Negli ultimi anni le principali economie studiate ed insegnate all’università hanno lanciato segnali preoccupanti, sempre più spesso obbligate a forzare le ipotesi di base per continuare a spiegare i fenomeni che accadono nel mondo reale, arenate soprattutto attorno al concetto di razionalità totale dell’essere umano. Alcuni studiosi hanno deciso di mettere il naso fuori dal guscio dorato delle certezze per cercare di capire cosa sta succedendo davvero la fuori: termini come informazione, reti, conoscenza, hanno cominciato a stuzzicare i curiosi.
Con la complicità di internet alcuni autori hanno affermato senza paura che non è più il mondo a doversi adattare all’economia ma sono gli studiosi che devono adeguare i propri strumenti in alcuni casi inadatti (economia classica) o troppo teorici (matematica) alla realtà: nasce l’economia comportamentale. Paradossalmente tale scienza non muove da basi economiche ma è figlia di alcuni fisici come Richard Dawkins (autore de “il gene egoista”) o saggisti come Malcom Gladwell, vero precursore con il suo “punto critico”. Da Freakonomiks al Cigno Nero passando per Ubiquità, Nexus e Giocati dal caso, si arriva all’ultimo dei lavori sul tema: l’atomo sociale di Mark Buchanan.
Il punto nuovo che Buchanan porta è la visione dell’uomo come atomo (o molecola) e la collocazione delle persone all’interno di strutture complesse capaci di auto-organizzarsi. Il ragionamento per strutture porta a ripensare il comportamento collettivo, inteso non più come rinforzo di singoli atteggiamenti ma come processo autonomo che si realizza indipendentemente dalle persone coinvolte, legato alle situazioni che accadono e non agli attori che le interpretano. Interessante l’esempio che l’autore porta di studenti modello e pacifisti che, rinchiusi in una finta prigione e travestiti da militari arrivavano al sesto giorno di sperimentazione ad atti di sadismo contro quelli che fino a pochi giorni prima erano amici intimi, i prigionieri di turno (l’esperimento che doveva durare 14 giorni è stato interrotto al sesto perché fuori controllo). Il pensiero “per strutture” porta il concetto di “correlazione tra evento A ed evento B” su un piano nuovo, cerca infatti di comprendere le motivazioni profonde che innescano tali correlazioni e non si limita soltanto a registrarle.

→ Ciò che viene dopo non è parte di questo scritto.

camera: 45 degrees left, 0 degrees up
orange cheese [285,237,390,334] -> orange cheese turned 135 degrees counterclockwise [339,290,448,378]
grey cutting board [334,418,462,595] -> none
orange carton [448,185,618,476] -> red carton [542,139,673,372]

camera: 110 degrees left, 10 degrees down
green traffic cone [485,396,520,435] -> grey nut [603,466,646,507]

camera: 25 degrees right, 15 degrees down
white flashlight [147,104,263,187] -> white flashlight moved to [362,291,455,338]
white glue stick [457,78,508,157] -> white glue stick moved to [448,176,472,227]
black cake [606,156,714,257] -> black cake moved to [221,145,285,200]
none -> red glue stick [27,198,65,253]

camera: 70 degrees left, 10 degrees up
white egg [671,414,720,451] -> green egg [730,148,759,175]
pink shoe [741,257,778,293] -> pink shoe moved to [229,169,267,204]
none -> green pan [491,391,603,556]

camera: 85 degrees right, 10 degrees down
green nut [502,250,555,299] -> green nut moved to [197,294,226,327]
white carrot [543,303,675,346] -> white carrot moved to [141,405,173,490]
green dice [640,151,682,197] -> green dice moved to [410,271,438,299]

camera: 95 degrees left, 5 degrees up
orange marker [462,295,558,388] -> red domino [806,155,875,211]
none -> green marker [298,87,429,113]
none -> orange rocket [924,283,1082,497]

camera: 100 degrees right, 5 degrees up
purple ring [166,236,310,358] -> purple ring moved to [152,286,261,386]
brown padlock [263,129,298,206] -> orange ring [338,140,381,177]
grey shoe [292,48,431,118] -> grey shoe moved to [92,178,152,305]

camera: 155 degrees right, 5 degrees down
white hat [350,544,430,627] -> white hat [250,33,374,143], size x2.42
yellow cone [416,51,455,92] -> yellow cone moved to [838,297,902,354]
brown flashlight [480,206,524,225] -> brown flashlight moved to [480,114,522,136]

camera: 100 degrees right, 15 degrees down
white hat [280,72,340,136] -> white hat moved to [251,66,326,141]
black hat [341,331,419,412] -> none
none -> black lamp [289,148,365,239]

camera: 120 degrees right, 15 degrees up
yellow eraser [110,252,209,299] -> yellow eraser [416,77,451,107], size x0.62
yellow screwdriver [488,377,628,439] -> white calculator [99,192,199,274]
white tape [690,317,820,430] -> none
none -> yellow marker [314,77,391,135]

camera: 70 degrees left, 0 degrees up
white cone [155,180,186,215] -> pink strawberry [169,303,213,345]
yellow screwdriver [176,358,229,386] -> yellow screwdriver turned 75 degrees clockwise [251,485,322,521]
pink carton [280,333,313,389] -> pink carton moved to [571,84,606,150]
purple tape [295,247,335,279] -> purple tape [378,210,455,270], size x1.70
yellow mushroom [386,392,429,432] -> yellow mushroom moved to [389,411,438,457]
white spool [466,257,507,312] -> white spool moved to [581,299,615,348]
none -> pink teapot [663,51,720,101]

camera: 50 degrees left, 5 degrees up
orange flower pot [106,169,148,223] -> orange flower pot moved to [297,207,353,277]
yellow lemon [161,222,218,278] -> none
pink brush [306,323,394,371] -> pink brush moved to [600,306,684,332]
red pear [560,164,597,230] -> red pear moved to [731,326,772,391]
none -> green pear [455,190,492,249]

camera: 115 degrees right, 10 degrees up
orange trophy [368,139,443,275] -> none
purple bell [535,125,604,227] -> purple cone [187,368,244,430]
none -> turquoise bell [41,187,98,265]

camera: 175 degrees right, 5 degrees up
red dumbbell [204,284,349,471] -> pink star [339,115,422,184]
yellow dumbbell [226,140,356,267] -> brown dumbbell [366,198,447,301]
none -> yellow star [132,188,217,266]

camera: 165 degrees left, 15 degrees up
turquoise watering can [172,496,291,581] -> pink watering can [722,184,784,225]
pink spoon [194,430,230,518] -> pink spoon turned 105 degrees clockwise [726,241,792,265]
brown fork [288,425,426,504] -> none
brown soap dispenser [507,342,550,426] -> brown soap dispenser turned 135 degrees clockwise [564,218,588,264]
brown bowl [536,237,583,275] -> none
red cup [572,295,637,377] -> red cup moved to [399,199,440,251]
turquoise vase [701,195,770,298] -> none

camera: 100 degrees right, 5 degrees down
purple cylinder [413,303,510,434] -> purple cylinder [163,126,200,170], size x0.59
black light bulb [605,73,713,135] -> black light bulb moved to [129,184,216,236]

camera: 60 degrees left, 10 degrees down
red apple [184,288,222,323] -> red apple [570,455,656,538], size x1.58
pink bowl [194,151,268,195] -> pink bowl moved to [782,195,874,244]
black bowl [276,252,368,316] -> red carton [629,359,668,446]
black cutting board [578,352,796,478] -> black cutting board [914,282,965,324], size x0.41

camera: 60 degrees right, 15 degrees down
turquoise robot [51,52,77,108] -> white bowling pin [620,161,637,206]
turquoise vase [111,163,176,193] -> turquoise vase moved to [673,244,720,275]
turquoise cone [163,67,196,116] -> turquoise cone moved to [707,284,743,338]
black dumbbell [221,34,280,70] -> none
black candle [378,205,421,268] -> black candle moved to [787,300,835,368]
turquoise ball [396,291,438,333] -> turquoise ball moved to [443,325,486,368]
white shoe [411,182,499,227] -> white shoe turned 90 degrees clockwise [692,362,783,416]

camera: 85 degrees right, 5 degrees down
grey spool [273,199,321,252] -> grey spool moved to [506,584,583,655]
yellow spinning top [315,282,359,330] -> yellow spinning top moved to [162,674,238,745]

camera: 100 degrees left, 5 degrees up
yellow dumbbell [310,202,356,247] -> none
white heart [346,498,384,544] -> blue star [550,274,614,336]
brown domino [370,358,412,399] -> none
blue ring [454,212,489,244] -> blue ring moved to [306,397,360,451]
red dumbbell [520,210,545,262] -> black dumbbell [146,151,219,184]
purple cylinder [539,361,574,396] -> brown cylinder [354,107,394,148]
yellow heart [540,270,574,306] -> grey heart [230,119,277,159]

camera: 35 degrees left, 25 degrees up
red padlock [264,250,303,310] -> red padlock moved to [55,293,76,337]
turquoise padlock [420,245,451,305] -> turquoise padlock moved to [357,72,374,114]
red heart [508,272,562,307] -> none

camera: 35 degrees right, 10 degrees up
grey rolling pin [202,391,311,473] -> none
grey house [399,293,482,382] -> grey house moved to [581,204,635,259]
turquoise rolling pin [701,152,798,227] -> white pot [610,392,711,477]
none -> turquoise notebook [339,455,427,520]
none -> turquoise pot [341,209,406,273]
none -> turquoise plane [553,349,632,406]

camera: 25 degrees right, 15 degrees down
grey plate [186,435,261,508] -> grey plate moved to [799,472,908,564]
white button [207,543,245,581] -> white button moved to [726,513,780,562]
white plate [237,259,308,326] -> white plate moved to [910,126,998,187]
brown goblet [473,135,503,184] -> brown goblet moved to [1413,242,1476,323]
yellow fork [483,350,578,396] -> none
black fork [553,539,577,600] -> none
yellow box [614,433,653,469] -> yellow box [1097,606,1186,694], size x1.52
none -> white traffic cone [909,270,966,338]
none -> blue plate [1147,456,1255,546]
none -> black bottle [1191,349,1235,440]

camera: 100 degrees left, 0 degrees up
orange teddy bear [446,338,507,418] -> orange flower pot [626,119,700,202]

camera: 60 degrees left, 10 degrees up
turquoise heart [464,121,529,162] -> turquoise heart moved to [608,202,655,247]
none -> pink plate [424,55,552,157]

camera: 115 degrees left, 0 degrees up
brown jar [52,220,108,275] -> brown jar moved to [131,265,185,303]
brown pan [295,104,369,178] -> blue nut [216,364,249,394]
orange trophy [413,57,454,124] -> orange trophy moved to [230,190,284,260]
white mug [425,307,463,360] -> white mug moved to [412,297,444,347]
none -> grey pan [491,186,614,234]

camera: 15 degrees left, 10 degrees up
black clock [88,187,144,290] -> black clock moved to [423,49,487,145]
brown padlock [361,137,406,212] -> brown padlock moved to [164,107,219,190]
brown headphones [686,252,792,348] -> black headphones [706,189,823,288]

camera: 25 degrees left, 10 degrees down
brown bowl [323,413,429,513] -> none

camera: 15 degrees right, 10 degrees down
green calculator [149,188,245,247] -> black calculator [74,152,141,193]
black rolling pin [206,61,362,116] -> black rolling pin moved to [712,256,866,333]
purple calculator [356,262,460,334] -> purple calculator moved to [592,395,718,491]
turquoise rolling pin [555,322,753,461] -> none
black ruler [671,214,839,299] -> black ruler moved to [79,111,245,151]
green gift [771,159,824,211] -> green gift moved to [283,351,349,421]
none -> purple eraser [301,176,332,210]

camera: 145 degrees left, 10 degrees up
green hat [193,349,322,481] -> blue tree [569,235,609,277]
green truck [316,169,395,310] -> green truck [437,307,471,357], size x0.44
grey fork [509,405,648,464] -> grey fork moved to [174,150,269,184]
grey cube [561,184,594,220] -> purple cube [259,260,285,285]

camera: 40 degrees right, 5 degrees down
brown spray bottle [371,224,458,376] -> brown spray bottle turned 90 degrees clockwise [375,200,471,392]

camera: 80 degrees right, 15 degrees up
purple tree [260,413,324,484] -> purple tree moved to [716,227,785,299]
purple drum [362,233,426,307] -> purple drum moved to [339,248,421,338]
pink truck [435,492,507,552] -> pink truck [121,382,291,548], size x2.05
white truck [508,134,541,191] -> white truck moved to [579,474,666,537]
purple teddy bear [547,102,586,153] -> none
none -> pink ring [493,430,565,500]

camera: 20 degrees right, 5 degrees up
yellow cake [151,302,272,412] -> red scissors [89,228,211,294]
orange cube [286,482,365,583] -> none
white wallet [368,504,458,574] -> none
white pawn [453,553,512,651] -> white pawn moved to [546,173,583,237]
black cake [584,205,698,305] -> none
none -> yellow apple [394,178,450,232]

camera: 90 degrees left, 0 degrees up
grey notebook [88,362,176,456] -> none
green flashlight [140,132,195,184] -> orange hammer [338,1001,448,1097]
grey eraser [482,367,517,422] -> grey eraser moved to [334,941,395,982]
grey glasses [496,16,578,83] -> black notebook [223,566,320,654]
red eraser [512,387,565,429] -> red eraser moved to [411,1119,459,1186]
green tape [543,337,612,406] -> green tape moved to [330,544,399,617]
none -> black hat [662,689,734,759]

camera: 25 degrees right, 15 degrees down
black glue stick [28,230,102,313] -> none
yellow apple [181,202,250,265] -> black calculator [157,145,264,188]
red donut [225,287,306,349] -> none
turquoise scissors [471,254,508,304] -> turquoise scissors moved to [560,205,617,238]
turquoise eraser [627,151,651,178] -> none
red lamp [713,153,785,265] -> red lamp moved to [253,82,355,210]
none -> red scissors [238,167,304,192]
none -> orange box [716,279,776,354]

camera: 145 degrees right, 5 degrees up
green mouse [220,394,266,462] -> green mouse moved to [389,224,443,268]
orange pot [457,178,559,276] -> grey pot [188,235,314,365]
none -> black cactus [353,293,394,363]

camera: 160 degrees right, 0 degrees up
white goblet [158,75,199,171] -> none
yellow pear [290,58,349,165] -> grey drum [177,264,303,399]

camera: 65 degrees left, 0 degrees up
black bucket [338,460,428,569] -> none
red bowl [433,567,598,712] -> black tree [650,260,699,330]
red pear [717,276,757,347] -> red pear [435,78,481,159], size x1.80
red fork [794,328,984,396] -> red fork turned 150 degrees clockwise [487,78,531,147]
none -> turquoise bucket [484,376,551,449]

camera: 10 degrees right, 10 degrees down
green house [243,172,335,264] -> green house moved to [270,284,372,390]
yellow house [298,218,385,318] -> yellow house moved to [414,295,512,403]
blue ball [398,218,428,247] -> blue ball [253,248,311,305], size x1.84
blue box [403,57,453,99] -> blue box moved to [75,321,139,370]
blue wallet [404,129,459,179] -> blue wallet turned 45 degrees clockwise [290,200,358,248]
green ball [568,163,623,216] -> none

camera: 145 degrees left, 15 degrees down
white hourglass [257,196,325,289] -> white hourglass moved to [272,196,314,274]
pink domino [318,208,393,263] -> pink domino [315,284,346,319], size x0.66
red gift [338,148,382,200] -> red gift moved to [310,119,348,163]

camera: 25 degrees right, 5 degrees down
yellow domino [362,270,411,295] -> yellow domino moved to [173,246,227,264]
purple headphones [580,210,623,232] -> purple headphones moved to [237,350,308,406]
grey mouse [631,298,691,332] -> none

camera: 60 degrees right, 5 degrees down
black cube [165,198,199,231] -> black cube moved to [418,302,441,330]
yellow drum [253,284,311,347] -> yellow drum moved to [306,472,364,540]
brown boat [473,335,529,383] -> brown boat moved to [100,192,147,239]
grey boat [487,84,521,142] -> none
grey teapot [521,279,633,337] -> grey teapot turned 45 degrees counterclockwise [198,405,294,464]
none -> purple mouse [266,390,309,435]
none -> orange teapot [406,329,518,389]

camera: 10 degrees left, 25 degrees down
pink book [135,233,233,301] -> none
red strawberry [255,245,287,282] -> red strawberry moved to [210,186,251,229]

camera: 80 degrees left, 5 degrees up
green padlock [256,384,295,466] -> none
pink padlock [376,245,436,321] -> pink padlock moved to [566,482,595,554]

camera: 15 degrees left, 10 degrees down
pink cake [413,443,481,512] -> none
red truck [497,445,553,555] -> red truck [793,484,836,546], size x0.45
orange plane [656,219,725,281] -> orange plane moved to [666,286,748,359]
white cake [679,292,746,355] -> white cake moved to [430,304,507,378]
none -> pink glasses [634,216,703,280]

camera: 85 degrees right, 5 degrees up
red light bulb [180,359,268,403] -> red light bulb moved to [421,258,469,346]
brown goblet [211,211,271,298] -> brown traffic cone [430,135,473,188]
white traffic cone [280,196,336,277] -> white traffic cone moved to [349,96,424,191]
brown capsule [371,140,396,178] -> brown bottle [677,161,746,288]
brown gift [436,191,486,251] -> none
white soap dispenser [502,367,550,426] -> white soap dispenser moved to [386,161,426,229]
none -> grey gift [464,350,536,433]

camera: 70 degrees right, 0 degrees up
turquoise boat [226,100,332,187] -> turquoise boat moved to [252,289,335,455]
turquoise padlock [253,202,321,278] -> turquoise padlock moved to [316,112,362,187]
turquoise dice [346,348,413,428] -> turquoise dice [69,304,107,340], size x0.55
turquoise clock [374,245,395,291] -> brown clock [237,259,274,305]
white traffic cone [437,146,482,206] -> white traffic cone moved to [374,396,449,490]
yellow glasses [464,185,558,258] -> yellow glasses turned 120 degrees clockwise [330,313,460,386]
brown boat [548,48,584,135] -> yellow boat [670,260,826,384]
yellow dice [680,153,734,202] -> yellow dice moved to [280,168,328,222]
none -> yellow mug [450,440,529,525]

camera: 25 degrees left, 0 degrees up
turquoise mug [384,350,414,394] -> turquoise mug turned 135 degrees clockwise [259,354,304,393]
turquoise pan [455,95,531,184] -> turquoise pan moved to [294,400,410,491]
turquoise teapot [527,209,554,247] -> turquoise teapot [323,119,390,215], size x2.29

Il nuovo punto di incontro dell’economia sembra quindi un mix tra biologia, fisica, statistica e scienze sociali, alla vecchia economia di certo resterà il fondamentale compito di raccontare i fenomeni “congiunturali” ma non c’è da stupirsi se un fisico spiega oggi “la mano invisibile” di Adam Smith con un parallelismo strutturale che accomuna le persone ai sassi di una grande prateria norvegese per introdurre concetti di auto-organizzazione presenti in natura e osservabili anche in azienda o tra le persone e nei mercati.
Questo nuovo filone di pensiero ben si integra con quelle strutture reticolari che A.L. Barabasi ha spiegato nel suo “Link: la scienza delle reti”. Il futuro sarà probabilmente di chi saprà scendere dal piedistallo delle teorie (e delle congetture) per tornare all’osservazione e alla sperimentazione, ma soprattutto di chi saprà guardare il mondo con occhi nuovi non fermandosi alle conclusione banali e intuitive che in un primo momento saltano in mente. Guidati dalle idee di Karl Popper tutti questi nuovi scienziati promuovono un’impostazione interessante perché vicina al mondo reale e interessata a fenomeni che riguardano le nostre giornate, come legittimare questi audaci autori di frontiera portandoli a testa alta nelle università per riscrivere l’economia che insegniamo?